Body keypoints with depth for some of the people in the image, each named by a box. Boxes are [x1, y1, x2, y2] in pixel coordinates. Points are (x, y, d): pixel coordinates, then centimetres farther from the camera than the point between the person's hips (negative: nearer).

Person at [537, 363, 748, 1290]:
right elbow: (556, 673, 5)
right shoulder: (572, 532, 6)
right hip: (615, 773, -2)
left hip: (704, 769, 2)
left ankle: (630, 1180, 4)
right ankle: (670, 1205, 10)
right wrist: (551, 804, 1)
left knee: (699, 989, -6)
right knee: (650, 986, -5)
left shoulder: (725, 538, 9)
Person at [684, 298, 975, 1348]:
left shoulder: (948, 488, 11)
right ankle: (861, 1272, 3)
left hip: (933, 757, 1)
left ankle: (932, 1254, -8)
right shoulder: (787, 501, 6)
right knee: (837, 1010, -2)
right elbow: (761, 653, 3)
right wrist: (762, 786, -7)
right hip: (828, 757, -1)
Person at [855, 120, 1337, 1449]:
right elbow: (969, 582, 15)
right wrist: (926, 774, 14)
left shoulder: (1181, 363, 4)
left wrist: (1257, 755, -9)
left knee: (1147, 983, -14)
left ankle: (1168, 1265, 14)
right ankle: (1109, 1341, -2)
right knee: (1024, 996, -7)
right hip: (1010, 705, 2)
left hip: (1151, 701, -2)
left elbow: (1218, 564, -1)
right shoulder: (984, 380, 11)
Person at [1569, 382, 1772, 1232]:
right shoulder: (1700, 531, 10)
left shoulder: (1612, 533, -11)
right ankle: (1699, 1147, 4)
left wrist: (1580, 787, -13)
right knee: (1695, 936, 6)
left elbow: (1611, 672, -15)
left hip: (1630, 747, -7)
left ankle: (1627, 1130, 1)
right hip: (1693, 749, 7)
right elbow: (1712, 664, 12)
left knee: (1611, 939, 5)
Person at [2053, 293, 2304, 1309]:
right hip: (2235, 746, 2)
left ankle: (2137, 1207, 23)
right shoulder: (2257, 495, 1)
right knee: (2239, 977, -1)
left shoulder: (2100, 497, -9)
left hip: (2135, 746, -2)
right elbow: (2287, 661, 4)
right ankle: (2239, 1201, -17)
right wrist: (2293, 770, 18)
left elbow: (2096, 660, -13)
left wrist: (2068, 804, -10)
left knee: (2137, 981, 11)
------------------------------------------------------------------------
AIM OF THE TASK:
Update the records from the line containing "right hip: (615, 773, -2)" down through the line containing "right ankle: (861, 1272, 3)", replacing "Person at" with "Individual at" and leaving everything else unchanged. Reproduce only those lines.

RESPONSE BOX:
right hip: (615, 773, -2)
left hip: (704, 769, 2)
left ankle: (630, 1180, 4)
right ankle: (670, 1205, 10)
right wrist: (551, 804, 1)
left knee: (699, 989, -6)
right knee: (650, 986, -5)
left shoulder: (725, 538, 9)
Individual at [684, 298, 975, 1348]:
left shoulder: (948, 488, 11)
right ankle: (861, 1272, 3)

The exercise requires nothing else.